Listen to Tom Cruise’s recently posted Mission Impossible 7 Covid rant, and then proceed.
I’ve been tongue-lashed by superiors. It’s not pleasant but neither is getting caught outdoors in a rainstorm. You grim up and get through it. Yes, of course — we’d all naturally prefer a quieter, less belligerent form of correction or admonishment.
But what if the superior is yelling about a rational or sensible point of view (i.e., “people who don’t respect Covid safety rules are endangering our movie shoot, and if I see this kind of reckless behavior again the offenders are going to be fired“)? If so I would listen and nod. I sure as shit wouldn’t go all fluttery and Millennial and say “waahhh, yelling!”
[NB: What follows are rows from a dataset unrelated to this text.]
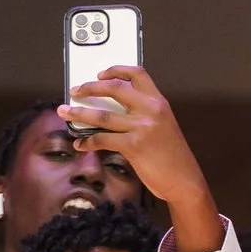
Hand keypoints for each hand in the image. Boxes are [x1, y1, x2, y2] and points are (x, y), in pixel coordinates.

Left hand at [58, 66, 221, 251]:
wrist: (185, 181)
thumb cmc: (173, 158)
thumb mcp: (163, 127)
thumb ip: (143, 115)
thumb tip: (111, 112)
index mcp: (159, 102)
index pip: (137, 74)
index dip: (116, 70)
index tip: (100, 74)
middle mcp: (151, 110)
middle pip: (114, 88)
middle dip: (89, 87)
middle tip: (75, 91)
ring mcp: (142, 127)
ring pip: (102, 115)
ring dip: (78, 114)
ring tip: (64, 112)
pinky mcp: (133, 146)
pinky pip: (102, 140)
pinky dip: (87, 142)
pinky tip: (80, 143)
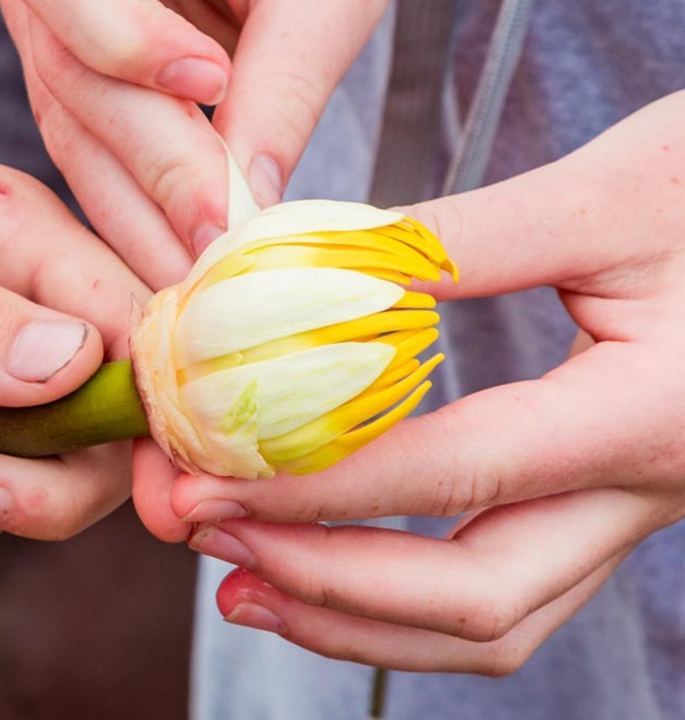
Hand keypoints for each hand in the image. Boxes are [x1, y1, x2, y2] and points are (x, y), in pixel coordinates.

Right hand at [0, 0, 387, 287]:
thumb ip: (284, 82)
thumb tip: (254, 202)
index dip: (127, 39)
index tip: (212, 84)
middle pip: (71, 79)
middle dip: (150, 170)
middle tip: (214, 250)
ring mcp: (61, 42)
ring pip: (74, 134)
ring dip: (139, 218)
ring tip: (201, 283)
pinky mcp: (85, 89)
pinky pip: (94, 156)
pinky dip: (140, 213)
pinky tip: (182, 262)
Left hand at [133, 90, 684, 673]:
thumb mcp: (607, 197)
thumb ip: (460, 240)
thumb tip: (312, 278)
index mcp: (650, 416)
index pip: (457, 476)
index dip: (319, 485)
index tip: (210, 473)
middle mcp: (644, 494)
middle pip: (474, 597)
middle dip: (322, 578)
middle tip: (207, 533)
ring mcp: (625, 517)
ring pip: (488, 623)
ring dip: (351, 616)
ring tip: (239, 580)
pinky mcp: (599, 509)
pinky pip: (497, 592)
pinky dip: (396, 601)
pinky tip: (319, 567)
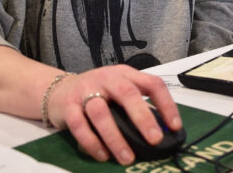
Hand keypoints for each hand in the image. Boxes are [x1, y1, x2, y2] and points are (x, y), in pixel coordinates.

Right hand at [46, 65, 180, 164]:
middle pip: (127, 94)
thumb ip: (136, 107)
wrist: (57, 91)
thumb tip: (162, 132)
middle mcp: (106, 79)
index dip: (166, 104)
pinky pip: (79, 126)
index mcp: (124, 75)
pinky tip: (103, 155)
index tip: (175, 126)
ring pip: (101, 112)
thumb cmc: (96, 94)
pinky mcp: (68, 106)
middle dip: (143, 118)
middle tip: (154, 140)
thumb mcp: (118, 92)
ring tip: (127, 158)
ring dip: (115, 137)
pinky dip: (92, 143)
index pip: (151, 83)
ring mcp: (85, 91)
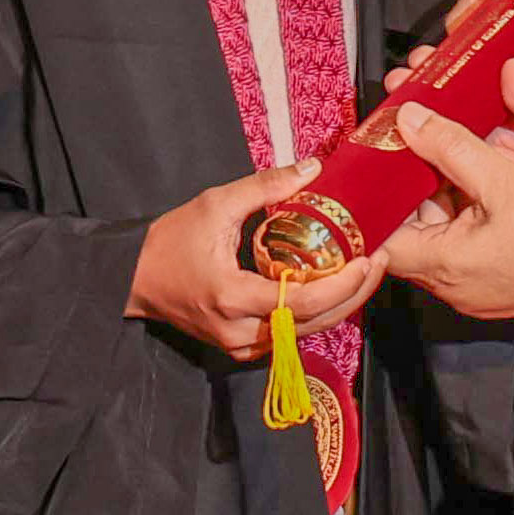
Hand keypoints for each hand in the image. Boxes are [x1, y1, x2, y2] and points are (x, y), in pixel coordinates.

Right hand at [125, 161, 382, 354]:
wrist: (132, 279)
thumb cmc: (169, 242)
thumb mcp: (215, 204)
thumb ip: (265, 186)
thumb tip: (312, 168)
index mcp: (234, 298)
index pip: (304, 302)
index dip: (344, 285)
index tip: (370, 259)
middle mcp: (241, 331)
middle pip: (314, 324)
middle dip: (354, 295)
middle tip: (381, 262)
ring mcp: (242, 345)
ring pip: (306, 333)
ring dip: (340, 305)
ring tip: (367, 272)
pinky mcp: (242, 346)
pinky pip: (291, 332)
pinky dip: (317, 312)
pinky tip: (335, 286)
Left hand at [378, 103, 513, 321]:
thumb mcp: (504, 180)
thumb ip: (452, 146)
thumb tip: (410, 119)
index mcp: (444, 268)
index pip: (380, 240)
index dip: (371, 202)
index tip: (370, 166)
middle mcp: (453, 286)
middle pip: (411, 233)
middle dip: (409, 189)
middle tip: (407, 144)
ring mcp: (477, 288)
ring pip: (441, 235)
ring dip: (440, 196)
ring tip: (441, 150)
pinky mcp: (500, 282)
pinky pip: (467, 244)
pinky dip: (465, 211)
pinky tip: (478, 178)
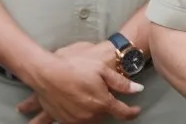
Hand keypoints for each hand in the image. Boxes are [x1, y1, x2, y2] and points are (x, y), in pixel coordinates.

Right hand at [19, 42, 141, 123]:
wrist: (47, 73)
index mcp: (102, 103)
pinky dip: (79, 116)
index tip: (136, 110)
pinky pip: (75, 122)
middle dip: (109, 107)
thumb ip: (121, 83)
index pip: (123, 112)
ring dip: (95, 112)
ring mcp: (75, 119)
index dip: (132, 112)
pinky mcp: (62, 119)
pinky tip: (76, 109)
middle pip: (105, 115)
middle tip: (106, 95)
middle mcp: (89, 115)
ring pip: (91, 119)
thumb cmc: (76, 67)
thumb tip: (138, 90)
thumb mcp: (102, 70)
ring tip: (91, 99)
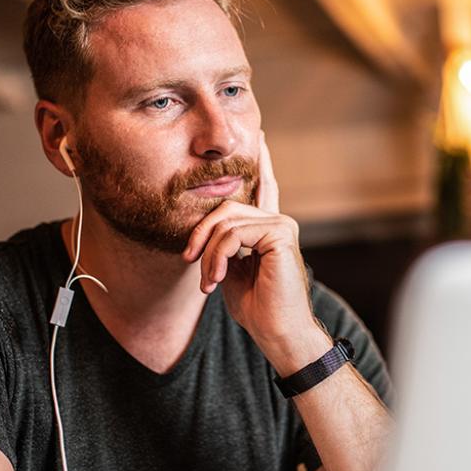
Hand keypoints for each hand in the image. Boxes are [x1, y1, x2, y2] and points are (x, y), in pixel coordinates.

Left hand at [182, 132, 328, 369]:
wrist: (279, 334)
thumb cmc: (258, 310)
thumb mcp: (231, 273)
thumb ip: (224, 247)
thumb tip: (207, 234)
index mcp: (269, 229)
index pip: (263, 188)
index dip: (261, 163)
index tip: (261, 136)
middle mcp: (278, 222)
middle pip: (226, 207)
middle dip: (201, 233)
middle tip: (188, 260)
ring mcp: (282, 226)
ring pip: (226, 222)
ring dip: (208, 255)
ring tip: (208, 282)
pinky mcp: (280, 234)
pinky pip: (234, 234)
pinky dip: (218, 257)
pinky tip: (217, 279)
Yelling is unfortunate, of course, but as long as it’s not part of a habitual pattern it’s not that big of a thing. It’s just volume and impatience and pent-up anger. And it evaporates like that.
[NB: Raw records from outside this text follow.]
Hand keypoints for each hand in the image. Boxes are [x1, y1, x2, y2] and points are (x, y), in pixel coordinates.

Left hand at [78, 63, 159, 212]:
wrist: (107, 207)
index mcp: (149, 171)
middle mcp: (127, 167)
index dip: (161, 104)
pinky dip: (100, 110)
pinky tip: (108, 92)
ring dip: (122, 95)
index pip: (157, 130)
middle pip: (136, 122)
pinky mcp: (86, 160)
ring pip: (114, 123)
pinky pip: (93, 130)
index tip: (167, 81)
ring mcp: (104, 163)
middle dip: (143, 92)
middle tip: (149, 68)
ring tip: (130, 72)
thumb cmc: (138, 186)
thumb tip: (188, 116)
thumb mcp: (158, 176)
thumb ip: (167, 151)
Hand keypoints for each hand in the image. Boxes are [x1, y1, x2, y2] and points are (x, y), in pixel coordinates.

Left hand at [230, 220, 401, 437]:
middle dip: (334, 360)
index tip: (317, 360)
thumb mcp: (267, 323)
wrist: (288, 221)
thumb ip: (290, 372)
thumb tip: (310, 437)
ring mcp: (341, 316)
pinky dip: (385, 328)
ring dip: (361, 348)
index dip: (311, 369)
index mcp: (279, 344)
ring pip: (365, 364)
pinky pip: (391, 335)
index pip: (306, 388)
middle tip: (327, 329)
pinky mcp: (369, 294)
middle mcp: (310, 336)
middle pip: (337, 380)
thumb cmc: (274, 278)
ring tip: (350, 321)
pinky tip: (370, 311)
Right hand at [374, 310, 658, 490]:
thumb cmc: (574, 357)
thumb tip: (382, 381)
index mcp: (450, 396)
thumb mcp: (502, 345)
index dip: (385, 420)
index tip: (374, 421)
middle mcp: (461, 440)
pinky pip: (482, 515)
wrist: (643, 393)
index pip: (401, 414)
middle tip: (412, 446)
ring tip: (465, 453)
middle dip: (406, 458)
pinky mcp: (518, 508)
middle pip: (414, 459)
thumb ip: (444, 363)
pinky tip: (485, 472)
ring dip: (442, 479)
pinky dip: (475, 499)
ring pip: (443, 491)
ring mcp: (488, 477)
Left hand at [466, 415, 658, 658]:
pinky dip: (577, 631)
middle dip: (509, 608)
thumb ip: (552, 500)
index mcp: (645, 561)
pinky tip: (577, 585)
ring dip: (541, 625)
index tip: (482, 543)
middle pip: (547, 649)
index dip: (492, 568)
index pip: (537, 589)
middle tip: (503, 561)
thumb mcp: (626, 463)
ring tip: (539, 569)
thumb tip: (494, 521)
I’m presuming that rules and warnings were clearly conveyed by Mission Impossible 7 producers and senior staff all along, and that Cruise blew his cork when he saw a couple of people ignoring the basics. Not that big of a deal. Decibel levels, stare at the floor, acknowledge message, back to work.
Millennials and Zoomers who’ve said that “this kind of workplace yelling is unacceptable” are focusing on the manner of expression rather than what’s being said. Bosses get angry and they yell from time to time…big deal. Welcome to the rough and tumble.
And you know what? If more people who’ve ignored Covid safety protocol for months on end…maybe if they’d been read the riot act by a Cruise-like figure once or twice, maybe the pandemic wouldn’t be surging as we speak. Or at least not as badly.